EXERCISE INPUTS:
---------------

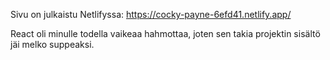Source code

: Sivu on julkaistu Netlifyssa: https://cocky-payne-6efd41.netlify.app/

React oli minulle todella vaikeaa hahmottaa, joten sen takia projektin sisältö jäi melko suppeaksi.
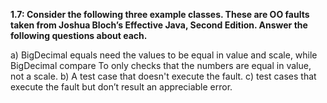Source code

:**1.7: Consider the following three example classes. These are OO faults taken from Joshua Bloch’s Effective Java, Second Edition. Answer the following questions about each.**

a) BigDecimal equals need the values to be equal in value and scale, while BigDecimal compare To only checks that the numbers are equal in value, not a scale. 
b) A test case that doesn't execute the fault. 
c) test cases that execute the fault but don’t result an appreciable error.

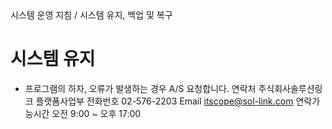 <!--breadcrumb:시스템 운영 지침 / 시스템 유지, 백업 및 복구--><span class="md-breadcrumb">시스템 운영 지침 / 시스템 유지, 백업 및 복구</span>
# 시스템 유지

- 프로그램의 하자, 오류가 발생하는 경우 A/S 요청합니다.
연락처 주식회사솔루션링크 플랫폼사업부
전화번호 02-576-2203
Email itscope@sol-link.com
연락가능시간 오전 9:00 ~ 오후 17:00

---------------

EXERCISE REQUIREMENTS: Produce the entries again, word for word, without any of their pictures.

THE ANSWER:
Source code

: Sivu on julkaistu Netlifyssa: https://cocky-payne-6efd41.netlify.app/

React oli minulle todella vaikeaa hahmottaa, joten sen takia projektin sisältö jäi melko suppeaksi.
Source code

:**1.7: Consider the following three example classes. These are OO faults taken from Joshua Bloch’s Effective Java, Second Edition. Answer the following questions about each.**

a) BigDecimal equals need the values to be equal in value and scale, while BigDecimal compare To only checks that the numbers are equal in value, not a scale. 
b) A test case that doesn't execute the fault. 
c) test cases that execute the fault but don’t result an appreciable error.

 <!--breadcrumb:시스템 운영 지침 / 시스템 유지, 백업 및 복구--><span class="md-breadcrumb">시스템 운영 지침 / 시스템 유지, 백업 및 복구</span>
# 시스템 유지

- 프로그램의 하자, 오류가 발생하는 경우 A/S 요청합니다.
연락처 주식회사솔루션링크 플랫폼사업부
전화번호 02-576-2203
Email itscope@sol-link.com
연락가능시간 오전 9:00 ~ 오후 17:00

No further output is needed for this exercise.